Richard P. Feynman already called modern pedagogics a pseudo-science. Now Karpicke demonstrates the fruitlessness of highfalutin learning techniques and proves the old experienced elementary teachers right, who have always stressed the importance of repetition and testing.
Miller sure won’t be read by epidemiologists. They profit far too much from the ever changing weekly panics and scandals.
Zwane is a clear warning. However carefully you may choose a random sample, by the end of the investigation it will have become unrepresentative, at least for longitudinal studies, and invalidate your results.
Shea asks the right questions about the current debate. See also the commentary by O’Connell.
Eren confirms an impression you get from the literature anyway. There is consensus among knappers that blade technology is comparatively easy to learn and Levallois far more demanding and requiring longer practice. It seems to me as if the proud European artisans hand crafted top quality Rolls-Royces until the blade makers swamped the market with mass produced and standardized Model-Ts. We too have a cultural leaning towards quality tools by I have to acknowledge that from the point of view of most efficient goal achievement the cheap China Exports (CE) from the building centre often are the better choice.
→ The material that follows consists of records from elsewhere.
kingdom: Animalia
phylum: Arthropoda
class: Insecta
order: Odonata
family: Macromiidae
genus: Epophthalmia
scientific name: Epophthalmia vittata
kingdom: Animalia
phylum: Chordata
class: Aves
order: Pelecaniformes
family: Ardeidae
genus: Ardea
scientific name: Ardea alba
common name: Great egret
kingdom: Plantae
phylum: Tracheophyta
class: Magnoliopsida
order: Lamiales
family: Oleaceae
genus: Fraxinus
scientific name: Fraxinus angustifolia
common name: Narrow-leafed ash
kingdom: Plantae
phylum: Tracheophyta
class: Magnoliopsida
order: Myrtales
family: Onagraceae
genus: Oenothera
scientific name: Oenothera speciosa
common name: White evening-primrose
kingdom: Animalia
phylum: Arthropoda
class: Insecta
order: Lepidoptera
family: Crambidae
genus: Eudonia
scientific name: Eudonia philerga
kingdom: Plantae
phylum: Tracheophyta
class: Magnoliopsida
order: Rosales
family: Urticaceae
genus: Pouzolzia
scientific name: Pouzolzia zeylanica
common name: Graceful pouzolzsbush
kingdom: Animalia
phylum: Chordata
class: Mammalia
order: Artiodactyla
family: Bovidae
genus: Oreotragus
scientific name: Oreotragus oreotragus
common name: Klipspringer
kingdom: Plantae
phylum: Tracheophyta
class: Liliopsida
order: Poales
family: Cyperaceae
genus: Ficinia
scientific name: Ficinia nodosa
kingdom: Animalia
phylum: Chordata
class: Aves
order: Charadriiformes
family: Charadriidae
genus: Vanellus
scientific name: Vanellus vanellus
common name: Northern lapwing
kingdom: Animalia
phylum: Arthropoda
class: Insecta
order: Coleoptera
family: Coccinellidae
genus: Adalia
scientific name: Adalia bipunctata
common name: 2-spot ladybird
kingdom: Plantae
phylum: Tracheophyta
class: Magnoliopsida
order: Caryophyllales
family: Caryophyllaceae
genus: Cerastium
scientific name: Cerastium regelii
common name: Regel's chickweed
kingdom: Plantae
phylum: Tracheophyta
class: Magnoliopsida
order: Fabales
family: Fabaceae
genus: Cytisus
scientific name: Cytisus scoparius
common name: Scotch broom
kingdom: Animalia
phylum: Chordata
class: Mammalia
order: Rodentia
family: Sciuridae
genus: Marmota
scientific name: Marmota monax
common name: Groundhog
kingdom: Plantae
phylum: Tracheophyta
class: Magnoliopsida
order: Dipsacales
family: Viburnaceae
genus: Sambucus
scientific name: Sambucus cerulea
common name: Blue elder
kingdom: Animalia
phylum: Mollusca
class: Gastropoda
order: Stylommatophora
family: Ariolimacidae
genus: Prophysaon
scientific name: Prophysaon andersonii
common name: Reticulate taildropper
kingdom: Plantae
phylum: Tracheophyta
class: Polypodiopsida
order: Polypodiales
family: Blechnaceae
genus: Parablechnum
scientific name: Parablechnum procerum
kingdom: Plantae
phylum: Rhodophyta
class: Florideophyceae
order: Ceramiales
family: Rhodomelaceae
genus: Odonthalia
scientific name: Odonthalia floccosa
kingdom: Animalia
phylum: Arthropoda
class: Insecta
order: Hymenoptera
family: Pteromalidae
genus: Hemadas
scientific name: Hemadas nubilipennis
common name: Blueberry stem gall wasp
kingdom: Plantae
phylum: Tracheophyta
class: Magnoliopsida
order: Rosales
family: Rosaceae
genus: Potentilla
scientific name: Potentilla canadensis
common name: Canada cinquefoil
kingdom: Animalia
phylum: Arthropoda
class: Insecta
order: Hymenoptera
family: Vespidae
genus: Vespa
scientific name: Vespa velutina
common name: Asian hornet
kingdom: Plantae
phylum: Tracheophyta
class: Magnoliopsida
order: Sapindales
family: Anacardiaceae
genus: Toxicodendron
I ought to be ashamed for only now having read the much cited classic by Tversky and Kahnemann.
Crimmins and Kahmen belong together in a certain way. Crimmins shows how neither temperature nor precipitation determine climate but rather a combination of both, while Kahmen offers a palaeometer for just that compound.
Ghosh describes an independent thermometre for cases, where oxygen 18 can’t discriminate between surface temperature and ice volume. To use it we need unburnt cellulose without any extraneous oxygen, though.